TCE decide investigar compradores da CPFL.
O Tribunal de Contas do Estado (TCE) vai investigar a participação dos fundos de pensão das estatais paulistas na privatização da CPFL. A investigação foi pedida pelo conselheiro Roque Citadini e aprovada ontem na reunião do pleno do TCE. Os fundos de pensão da Cesp, Eletropaulo, Metrô, Sabesp, Banespa e Nossa Caixa Nosso Banco formaram a Bonaire Participações e se associaram ao consórcio vencedor do leilão realizado dia 5, na Bolsa de Valores. Os fundos têm 10 dias úteis para enviar ao TCE toda a documentação pedida por Citadini.
A CPFL foi vendida ao consórcio formado pelo VBC (Votorantim, Bradesco e Camargo Corrêa) e por vários fundos de pensão. O valor pago no leilão atingiu R$ 3,014 bilhões, um ágio de 70% sobre o valor mínimo de R$ 1,7 bilhão. A maior parte dos recursos foi desembolsada pelos fundos de pensão. Desse total, R$ 1,145 bilhão foram pagos pela Previ (o fundo de pensão do Banco do Brasil) e R$ 503 milhões pela Bonaire Participações. Da parcela de R$ 1,36 bilhão do VBC, aproximadamente R$ 4 bilhão foram financiados pelo BNDES.

**Tarefa A:**
Liste as empresas cujos fundos de pensão, segundo a notícia sobre a privatização da CPFL, formaram a Bonaire Participações.
**Tarefa B:**
De acordo com a notícia sobre a CPFL, de que modo os fundos de pensão das estatais paulistas entraram na privatização que o TCE vai investigar?
**Tarefa C:**
Retome a notícia sobre a privatização da CPFL a partir do ponto em que ela termina.
Os dados abaixo provêm de outra fonte.

**Conjunto de dados:**
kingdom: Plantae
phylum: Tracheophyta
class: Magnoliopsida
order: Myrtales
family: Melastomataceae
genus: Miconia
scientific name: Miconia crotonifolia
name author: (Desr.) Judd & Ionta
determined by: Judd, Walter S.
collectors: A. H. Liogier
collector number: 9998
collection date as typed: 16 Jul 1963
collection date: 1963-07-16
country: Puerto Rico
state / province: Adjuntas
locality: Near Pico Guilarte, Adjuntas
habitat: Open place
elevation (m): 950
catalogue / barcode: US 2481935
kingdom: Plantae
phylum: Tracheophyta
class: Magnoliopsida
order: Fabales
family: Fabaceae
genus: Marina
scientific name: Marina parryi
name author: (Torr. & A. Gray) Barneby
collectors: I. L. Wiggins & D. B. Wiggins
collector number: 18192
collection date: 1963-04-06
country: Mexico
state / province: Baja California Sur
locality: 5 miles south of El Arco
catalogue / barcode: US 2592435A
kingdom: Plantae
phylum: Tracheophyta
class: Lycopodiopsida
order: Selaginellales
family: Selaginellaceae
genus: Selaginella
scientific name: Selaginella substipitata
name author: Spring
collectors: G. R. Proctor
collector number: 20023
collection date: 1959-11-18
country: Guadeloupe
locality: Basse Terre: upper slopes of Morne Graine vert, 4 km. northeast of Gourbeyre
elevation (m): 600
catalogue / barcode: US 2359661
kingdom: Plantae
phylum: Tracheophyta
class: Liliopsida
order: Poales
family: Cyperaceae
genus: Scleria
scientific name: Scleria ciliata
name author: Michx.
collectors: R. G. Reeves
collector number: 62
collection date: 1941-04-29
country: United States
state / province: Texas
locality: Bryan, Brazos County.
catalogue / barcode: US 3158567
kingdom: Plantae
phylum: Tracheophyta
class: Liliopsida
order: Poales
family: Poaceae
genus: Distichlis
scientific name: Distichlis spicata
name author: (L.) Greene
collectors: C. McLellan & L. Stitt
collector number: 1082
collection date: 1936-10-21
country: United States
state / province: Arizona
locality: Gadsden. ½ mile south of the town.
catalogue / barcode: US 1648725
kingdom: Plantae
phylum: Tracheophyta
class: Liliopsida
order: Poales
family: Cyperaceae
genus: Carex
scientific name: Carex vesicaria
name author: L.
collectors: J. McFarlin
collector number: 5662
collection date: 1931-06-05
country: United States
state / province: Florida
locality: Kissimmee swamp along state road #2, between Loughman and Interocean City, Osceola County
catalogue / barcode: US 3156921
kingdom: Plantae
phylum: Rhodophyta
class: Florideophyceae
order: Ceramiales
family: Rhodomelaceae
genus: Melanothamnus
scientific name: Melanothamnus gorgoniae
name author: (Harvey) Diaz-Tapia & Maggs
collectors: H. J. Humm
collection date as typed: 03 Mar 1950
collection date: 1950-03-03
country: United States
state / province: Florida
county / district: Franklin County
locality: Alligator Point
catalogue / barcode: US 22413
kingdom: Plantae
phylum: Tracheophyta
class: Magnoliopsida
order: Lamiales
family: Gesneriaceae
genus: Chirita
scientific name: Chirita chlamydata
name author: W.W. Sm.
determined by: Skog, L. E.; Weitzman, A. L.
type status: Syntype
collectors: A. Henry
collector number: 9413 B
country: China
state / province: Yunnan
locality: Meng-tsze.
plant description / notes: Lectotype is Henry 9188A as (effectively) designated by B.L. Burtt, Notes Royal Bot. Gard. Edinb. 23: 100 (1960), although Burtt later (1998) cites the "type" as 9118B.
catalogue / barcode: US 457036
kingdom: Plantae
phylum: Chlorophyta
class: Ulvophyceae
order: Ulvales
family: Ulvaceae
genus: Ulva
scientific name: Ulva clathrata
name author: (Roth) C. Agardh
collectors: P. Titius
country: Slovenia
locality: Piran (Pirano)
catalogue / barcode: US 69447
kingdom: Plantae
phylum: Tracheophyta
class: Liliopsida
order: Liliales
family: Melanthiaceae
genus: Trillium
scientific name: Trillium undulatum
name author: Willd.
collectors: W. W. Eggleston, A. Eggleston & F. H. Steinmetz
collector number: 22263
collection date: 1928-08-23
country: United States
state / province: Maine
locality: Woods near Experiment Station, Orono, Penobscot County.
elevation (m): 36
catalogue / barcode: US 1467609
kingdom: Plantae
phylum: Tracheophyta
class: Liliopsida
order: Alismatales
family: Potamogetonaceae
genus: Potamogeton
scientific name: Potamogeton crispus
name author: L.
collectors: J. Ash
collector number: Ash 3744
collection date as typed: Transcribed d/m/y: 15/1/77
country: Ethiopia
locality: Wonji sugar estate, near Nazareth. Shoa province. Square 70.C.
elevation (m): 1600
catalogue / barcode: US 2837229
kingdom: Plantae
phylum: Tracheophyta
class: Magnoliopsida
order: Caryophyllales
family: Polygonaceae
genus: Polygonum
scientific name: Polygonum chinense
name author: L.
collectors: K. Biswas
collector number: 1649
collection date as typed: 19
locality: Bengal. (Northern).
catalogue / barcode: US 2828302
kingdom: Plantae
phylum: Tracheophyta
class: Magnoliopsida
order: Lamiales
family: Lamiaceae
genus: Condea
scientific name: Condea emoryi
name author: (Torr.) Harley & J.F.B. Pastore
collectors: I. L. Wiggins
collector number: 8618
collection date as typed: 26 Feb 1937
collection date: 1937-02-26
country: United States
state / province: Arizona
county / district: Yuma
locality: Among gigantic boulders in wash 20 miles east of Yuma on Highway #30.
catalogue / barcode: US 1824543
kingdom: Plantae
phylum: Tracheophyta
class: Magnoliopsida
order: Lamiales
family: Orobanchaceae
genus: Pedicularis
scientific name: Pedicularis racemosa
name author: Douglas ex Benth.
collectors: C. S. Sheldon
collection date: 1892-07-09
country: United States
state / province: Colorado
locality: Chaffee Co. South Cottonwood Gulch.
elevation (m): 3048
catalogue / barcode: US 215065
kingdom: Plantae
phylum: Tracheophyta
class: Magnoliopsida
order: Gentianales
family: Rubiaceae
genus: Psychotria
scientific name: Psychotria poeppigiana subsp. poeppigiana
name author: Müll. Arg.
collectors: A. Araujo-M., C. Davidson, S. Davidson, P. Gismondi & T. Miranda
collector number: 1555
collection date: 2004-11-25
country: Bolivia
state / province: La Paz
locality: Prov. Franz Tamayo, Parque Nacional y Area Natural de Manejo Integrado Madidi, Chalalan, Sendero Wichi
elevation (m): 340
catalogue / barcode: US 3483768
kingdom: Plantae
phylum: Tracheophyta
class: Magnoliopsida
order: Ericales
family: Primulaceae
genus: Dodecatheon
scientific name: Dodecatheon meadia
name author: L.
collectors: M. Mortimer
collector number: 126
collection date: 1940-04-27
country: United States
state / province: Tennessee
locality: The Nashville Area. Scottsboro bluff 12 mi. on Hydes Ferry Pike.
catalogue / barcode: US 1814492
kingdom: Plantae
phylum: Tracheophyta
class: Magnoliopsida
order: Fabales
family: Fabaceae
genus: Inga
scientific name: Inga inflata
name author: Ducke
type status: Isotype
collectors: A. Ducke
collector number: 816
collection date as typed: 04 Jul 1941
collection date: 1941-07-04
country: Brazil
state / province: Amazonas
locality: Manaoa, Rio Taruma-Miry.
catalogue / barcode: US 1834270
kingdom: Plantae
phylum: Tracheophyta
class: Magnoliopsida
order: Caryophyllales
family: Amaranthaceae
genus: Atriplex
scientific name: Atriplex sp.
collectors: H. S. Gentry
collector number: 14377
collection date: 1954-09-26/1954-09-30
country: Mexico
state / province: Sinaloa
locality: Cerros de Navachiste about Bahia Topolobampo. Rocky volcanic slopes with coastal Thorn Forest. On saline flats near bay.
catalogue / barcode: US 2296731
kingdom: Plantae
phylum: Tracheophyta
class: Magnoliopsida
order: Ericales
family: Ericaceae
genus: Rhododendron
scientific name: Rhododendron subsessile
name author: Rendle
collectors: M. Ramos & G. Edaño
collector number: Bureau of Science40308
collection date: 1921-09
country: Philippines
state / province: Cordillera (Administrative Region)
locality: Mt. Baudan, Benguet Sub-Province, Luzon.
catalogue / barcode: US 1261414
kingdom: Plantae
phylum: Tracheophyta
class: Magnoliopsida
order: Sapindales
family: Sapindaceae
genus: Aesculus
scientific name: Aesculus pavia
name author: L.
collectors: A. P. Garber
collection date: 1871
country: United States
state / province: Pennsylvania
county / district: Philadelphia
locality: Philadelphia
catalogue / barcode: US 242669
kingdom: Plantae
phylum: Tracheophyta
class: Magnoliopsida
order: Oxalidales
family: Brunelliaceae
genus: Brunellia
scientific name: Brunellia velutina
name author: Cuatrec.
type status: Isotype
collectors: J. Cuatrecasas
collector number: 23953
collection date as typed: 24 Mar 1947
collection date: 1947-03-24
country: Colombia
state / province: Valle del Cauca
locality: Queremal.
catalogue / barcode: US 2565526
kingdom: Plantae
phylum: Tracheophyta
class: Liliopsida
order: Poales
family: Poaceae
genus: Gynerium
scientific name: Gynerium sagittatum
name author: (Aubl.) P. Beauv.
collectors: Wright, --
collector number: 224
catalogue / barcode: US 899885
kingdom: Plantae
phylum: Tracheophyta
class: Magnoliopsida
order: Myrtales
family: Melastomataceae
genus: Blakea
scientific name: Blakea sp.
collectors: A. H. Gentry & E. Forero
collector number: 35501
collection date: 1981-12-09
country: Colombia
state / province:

**Resultado do exercício A:**
Cesp, Eletropaulo, Metrô, Sabesp, Banespa e Nossa Caixa Nosso Banco.

**Resultado do exercício B:**
Esses fundos formaram a Bonaire Participações e se associaram ao consórcio vencedor do leilão realizado no dia 5, na Bolsa de Valores. A Bonaire pagou R$ 503 milhões do valor do leilão.

**Resultado do exercício C:**
Citadini quer conhecer os estudos técnicos que justificaram a participação dos fundos no leilão. O conselheiro lembra que os fundos têm por finalidade garantir a complementação de aposentadorias dos funcionários das estatais e são fiscalizados pelo TCE. "Por. administrarem recursos públicos alocados pelas patrocinadoras (as estatais) sofrem a fiscalização do tribunal, independentemente de estarem subordinados a regras do Ministério da Previdência", afirmou.
Entre as questões a serem respondidas, os fundos terão de esclarecer qual o valor efetivamente pago por cada um deles e qual a participação financeira administrativa na Bonaire Participações. O conselheiro questiona também se a decisão de participar do leilão foi aprovada em assembléia de associados ou reunião do conselho de diretoria.